Une scène d'horreur à laquelle ont aussi assisté des adolescents du lycée Marseilleveyre, situé juste à côté. «Chez nous aussi, il y a une cellule psychologique, assure Anaïs d'une petite voix. J'attends mon tour, j'ai besoin de parler, j'ai assisté à la réanimation du garçon alors que je sortais des cours.»

Rapidement Yann, l'auteur du coup, sa mère, Laurent, et deux autres lycéens ont été interpellés sur place. Personne n'a cherché à fuir, seul le couteau reste introuvable. Après vingt-quatre heures de garde à vue, le procureur de la République de Marseille, Xavier Tarabeux, a confirmé vendredi lors d'un point presse les «motifs futiles» à l'origine du drame : «Il y a eu une dernière dispute [entre Yann et Laurent, ndlr] deux jours auparavant sur une affaire de casier.»

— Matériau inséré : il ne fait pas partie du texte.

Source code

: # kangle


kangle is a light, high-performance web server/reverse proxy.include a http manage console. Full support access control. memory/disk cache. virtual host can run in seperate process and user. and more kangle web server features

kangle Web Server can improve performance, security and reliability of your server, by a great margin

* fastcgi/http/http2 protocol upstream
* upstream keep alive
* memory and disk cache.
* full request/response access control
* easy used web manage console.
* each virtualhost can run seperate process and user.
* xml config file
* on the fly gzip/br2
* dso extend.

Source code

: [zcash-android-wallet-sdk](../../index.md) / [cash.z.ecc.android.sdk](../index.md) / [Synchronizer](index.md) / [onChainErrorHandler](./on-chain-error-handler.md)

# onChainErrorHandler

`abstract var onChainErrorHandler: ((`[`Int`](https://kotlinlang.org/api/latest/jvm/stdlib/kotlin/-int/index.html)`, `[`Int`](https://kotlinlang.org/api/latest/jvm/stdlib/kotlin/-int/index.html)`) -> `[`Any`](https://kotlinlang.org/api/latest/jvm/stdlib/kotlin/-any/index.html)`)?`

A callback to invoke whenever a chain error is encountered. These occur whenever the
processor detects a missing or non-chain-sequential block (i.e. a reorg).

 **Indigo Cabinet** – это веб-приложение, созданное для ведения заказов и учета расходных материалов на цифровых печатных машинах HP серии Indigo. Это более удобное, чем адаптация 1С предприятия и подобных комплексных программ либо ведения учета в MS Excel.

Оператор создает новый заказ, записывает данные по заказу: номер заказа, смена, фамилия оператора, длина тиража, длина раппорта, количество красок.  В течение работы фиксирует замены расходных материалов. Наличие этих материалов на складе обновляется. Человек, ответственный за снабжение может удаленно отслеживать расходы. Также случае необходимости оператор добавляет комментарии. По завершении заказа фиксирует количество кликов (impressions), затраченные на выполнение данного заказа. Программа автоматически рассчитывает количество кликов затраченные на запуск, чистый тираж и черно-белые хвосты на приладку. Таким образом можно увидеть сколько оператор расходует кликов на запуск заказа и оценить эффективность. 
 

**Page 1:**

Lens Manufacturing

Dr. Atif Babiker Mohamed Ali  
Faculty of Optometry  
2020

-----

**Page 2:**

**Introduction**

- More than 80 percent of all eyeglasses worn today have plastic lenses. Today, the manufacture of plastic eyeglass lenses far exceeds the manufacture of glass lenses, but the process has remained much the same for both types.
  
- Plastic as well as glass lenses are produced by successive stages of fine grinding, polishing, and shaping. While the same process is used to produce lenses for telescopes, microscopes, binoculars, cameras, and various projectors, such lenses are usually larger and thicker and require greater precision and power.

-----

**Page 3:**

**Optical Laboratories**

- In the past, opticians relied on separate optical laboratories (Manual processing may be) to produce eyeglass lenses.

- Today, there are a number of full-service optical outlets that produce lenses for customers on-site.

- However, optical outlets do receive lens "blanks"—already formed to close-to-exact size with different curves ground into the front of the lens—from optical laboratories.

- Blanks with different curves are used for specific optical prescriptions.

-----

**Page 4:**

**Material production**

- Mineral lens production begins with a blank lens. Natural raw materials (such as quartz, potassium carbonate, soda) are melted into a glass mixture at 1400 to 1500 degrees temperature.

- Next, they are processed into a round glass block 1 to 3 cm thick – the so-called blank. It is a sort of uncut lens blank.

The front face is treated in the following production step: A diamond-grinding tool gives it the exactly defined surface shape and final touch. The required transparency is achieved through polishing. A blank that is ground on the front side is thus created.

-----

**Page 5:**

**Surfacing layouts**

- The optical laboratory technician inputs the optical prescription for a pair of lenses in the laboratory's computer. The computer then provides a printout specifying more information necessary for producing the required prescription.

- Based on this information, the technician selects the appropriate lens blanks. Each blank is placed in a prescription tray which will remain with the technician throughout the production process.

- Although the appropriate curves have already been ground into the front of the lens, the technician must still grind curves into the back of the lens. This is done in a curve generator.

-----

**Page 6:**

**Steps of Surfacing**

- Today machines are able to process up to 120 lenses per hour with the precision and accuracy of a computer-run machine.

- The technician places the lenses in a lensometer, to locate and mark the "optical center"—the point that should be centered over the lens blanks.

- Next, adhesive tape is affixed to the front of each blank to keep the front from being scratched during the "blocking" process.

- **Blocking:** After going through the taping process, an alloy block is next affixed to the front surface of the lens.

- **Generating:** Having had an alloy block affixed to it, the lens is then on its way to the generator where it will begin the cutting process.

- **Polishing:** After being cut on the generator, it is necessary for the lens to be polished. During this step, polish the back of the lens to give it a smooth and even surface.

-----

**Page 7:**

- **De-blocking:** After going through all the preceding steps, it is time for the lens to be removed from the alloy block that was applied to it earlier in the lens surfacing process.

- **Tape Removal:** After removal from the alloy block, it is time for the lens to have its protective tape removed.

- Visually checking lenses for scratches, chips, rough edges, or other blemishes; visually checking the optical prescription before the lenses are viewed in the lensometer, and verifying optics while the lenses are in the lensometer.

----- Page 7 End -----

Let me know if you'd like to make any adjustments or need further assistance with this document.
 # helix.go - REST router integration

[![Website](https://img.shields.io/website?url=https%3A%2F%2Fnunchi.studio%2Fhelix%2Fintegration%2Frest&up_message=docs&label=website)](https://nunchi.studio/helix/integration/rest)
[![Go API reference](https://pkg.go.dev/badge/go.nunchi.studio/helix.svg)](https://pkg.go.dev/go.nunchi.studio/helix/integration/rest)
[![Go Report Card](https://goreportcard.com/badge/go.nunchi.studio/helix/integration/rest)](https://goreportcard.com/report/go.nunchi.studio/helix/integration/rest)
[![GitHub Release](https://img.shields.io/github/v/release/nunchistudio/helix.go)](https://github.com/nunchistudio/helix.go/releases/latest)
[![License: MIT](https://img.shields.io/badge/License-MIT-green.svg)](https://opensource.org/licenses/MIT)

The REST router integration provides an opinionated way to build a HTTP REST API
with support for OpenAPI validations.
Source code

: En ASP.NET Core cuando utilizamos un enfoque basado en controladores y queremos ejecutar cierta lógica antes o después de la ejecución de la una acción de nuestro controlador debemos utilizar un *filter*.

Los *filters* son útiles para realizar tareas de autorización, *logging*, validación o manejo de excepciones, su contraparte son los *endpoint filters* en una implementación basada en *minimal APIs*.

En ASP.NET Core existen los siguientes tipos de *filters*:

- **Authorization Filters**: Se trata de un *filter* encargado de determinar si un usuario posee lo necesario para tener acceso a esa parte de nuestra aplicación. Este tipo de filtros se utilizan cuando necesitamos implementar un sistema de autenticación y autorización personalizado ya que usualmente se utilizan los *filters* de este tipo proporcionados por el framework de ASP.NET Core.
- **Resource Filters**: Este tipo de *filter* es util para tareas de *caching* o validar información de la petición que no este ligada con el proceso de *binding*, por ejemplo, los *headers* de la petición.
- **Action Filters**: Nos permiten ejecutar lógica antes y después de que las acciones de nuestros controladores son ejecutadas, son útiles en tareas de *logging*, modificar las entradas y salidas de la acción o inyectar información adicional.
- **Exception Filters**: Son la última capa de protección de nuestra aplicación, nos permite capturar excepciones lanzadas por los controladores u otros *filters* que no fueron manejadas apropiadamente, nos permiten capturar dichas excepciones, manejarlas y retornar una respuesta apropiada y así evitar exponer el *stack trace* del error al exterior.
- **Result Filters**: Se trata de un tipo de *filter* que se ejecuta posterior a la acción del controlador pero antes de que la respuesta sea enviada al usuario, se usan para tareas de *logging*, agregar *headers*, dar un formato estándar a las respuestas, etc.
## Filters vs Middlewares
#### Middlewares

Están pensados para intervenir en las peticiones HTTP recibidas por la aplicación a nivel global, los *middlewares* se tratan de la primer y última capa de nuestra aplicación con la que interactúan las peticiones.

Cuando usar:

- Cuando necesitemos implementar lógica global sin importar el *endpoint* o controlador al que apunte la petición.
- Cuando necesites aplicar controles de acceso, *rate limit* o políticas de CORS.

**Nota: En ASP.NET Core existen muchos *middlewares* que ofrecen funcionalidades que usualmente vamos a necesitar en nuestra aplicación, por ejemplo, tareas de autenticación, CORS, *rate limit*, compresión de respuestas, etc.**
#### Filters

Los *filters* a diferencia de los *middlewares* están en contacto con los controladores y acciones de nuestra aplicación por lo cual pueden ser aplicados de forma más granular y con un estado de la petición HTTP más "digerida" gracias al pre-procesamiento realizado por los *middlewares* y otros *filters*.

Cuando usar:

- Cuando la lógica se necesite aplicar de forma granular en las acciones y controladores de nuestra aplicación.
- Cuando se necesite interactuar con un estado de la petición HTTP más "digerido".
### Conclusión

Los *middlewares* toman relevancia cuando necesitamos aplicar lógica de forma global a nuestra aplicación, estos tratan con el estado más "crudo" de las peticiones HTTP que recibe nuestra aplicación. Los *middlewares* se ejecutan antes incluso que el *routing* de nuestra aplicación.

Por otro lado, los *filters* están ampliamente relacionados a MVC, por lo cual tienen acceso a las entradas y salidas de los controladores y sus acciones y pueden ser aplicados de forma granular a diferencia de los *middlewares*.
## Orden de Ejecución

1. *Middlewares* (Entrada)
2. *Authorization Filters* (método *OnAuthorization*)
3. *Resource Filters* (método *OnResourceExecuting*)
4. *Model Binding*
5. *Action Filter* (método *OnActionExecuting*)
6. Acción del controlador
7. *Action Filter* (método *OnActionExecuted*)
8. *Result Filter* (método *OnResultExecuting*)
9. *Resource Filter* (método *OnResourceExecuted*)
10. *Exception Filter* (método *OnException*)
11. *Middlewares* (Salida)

Au cours de son interrogatoire, Yann a reconnu son implication mais assure ne pas avoir voulu donner la mort. Sa mère a raconté qu'elle n'était pas parvenue à séparer le groupe au début de la bagarre. Elle aurait alors alerté l'encadrement scolaire et n'aurait découvert l'issue de l'affrontement qu'à son retour. «Il reste encore à établir les conditions précises dans lesquelles ce couteau a été utilisé et à qui il appartenait», souligne Xavier Tarabeux. Le profil de tous les lycéens impliqués a été passé au crible. Aucun n'a de casier judiciaire.

(1) Tous les prénoms ont été modifiés.